Now, I think I should stop posting and start developing. I'm trying to let The Thousander Club motivate me although I think I'll probably try keep to the 100, not the 1000.

Getting started with XNA

I'm sure thousands of XNA bloggers have made blog posts similar to this one but for the sake of being complete I'm going to add it to my blog too.

To get started with XNA development you'll need the following:

1) Windows XP
2) Visual C# Express Edition
3) XNA Game Studio Express
4) Optional but very handy: XBox 360 controller

First things first--install Visual C# Express Edition, and then the XNA Game Studio Express. Once they're both installed run Visual Studio C# Express. Create a new project and choose the Windows Game option from the templates screen.

Select a name for your game and proceed to create the project. Once you've created your project simply hit F5 to compile and run the game. If all went well, you'll be greeted with a wonderful blank window filled with Cornflowerblue (the default XNA blank window colour).

That's it. That's all there is to creating your first XNA game. It doesn't do much right now but it's wonderful to know that it works.

The mini-game competition

So here's how this blog started. David and I are having a friendly competition to see who can make the coolest mini-game. Now, we're swamped with real work so there's absolutely no time to devote to this game (or the required learning to write this game) but it's a great outlet for our frustrations. We're total n00bs when it comes to DirectX and XNA so this is going to be interesting to say the least.

Dave's doing his game in Managed DirectX and I've decided to explore XNA. I'm still not too sure that this is the right decision for me--there are far more code samples out there for MDX. Colin might join us using GL but we're still waiting to see something concrete from him.

As far as game designs go--I keep changing my mind. I need to lock it down soon but I get distracted by all the cool things that you can do with XNA. David has nailed down his spec and seems to be progressing nicely.
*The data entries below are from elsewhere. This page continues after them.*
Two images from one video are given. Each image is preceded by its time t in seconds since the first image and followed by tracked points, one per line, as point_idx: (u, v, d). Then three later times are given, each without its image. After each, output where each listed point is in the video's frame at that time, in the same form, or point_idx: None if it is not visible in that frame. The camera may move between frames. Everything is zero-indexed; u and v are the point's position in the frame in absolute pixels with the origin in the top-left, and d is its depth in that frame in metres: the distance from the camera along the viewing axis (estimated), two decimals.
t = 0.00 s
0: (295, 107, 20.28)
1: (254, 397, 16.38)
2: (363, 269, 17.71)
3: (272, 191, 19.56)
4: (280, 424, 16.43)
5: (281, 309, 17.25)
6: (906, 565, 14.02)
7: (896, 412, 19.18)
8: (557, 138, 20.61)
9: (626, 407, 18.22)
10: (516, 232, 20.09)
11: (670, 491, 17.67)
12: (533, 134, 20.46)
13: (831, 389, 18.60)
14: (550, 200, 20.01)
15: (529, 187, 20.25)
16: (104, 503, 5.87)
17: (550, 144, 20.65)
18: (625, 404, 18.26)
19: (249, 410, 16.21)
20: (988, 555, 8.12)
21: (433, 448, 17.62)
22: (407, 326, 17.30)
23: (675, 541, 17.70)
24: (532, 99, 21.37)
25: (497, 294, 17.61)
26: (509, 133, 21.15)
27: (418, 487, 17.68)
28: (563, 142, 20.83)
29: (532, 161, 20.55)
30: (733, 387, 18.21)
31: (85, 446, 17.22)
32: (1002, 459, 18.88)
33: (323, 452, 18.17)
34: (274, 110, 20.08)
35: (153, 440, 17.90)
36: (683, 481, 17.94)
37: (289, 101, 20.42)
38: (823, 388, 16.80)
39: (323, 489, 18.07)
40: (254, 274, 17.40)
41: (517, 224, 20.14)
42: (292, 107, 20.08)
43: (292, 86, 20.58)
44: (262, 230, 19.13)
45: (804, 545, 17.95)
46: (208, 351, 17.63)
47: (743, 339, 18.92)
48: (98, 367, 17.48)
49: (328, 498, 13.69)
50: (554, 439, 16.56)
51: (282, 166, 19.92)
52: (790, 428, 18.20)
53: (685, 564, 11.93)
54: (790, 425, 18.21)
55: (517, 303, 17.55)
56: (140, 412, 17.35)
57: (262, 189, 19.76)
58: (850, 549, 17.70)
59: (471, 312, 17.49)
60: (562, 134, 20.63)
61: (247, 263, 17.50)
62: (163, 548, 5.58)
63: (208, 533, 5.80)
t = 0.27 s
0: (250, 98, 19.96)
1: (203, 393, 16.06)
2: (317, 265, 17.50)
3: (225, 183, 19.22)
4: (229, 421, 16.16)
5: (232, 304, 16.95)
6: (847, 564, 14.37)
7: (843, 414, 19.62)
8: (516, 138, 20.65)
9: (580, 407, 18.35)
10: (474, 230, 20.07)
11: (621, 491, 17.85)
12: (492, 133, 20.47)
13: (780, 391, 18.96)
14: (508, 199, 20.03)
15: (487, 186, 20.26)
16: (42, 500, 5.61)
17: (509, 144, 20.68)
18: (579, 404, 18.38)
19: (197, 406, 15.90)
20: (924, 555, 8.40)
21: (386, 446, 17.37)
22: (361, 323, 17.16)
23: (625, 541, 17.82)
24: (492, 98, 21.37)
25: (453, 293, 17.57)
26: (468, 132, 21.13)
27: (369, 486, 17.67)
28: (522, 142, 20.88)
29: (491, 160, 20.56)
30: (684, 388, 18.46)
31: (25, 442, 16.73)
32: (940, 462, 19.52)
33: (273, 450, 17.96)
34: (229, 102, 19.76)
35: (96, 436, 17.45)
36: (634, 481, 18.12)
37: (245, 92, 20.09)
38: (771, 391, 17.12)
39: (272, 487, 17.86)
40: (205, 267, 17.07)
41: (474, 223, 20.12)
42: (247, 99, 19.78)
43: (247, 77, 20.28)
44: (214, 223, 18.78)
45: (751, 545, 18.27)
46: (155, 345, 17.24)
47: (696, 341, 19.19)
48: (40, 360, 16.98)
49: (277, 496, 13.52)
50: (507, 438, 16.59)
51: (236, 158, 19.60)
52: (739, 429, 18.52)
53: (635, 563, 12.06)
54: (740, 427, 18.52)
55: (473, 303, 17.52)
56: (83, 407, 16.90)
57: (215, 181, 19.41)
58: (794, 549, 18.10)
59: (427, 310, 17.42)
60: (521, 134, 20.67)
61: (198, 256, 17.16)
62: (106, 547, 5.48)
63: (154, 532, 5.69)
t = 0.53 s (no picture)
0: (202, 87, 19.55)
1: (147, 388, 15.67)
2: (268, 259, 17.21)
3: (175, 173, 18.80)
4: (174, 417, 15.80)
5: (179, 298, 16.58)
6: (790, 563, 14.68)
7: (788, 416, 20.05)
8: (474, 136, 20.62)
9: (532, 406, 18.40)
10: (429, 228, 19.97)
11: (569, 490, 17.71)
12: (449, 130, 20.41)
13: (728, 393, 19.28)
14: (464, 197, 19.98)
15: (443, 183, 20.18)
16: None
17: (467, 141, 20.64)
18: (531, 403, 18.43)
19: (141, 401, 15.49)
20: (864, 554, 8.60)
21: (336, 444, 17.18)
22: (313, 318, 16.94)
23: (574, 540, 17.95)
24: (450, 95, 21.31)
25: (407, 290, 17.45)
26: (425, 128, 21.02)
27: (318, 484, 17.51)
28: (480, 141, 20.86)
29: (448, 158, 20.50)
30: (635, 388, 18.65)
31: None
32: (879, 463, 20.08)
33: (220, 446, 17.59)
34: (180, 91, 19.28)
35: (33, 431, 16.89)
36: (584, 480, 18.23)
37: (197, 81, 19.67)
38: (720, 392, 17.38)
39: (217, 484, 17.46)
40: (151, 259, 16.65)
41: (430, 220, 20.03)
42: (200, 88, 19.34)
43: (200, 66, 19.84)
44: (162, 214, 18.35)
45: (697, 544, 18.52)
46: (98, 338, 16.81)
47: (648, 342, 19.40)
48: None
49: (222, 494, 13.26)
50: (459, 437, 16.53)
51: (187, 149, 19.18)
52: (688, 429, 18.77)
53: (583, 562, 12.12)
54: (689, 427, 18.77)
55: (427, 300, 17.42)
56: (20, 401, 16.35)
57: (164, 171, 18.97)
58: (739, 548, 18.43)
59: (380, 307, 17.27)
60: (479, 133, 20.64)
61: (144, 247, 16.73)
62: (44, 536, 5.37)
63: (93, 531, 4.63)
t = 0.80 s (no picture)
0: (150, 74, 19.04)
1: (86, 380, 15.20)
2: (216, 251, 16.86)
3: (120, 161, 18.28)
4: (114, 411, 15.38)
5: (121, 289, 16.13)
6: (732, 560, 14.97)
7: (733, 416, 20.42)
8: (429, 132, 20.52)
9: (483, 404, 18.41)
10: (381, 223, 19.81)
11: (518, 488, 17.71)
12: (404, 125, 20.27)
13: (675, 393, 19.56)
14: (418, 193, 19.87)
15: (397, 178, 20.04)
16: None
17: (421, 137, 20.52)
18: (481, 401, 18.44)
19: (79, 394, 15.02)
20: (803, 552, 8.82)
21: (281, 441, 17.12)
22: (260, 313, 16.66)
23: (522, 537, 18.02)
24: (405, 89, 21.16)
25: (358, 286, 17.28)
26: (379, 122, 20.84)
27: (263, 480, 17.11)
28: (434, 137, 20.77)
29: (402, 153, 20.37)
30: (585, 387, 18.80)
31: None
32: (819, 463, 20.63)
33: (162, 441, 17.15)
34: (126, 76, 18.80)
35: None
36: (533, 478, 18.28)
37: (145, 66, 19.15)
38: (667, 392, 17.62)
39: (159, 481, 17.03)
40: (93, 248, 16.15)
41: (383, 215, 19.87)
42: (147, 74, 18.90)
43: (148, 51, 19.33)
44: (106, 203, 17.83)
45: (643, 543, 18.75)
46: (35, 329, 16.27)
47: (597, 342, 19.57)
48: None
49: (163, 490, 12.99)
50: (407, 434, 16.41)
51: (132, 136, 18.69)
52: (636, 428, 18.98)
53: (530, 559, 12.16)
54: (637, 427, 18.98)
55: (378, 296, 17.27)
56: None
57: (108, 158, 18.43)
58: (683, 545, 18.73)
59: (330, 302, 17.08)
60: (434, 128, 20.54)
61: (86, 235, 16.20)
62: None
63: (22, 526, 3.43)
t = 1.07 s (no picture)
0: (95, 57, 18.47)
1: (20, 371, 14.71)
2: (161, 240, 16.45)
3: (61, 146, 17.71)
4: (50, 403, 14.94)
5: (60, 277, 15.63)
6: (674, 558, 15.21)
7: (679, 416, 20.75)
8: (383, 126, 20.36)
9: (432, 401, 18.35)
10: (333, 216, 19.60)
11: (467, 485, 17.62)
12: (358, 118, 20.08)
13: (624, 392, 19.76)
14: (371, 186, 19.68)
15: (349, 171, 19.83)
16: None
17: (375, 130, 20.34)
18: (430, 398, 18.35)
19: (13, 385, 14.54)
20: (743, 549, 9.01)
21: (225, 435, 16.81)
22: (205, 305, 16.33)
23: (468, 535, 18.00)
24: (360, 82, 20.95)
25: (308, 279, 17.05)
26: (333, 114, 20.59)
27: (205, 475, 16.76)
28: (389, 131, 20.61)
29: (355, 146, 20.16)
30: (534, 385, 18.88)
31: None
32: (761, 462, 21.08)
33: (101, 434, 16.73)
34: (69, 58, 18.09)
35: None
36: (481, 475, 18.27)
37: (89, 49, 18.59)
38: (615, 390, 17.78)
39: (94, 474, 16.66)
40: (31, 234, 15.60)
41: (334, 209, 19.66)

An important part of his spec was that he wanted "glowy bullets" and "more glowy bullets". I stole that requirement as a name for this blog. I want glowy bullets too damnit! I want to marry glowy bullets and have little glowy bullet babies. So, kudos to David for the cool blog name.

So, where to from here? I guess I'll be posting my progress, my woes, my joys and my frustrations onto this site. I'd like to end up with a blog similar to this one--something that I can look back on and be proud of.

First post and all that junk.

I hate first posts. I'll keep this one short.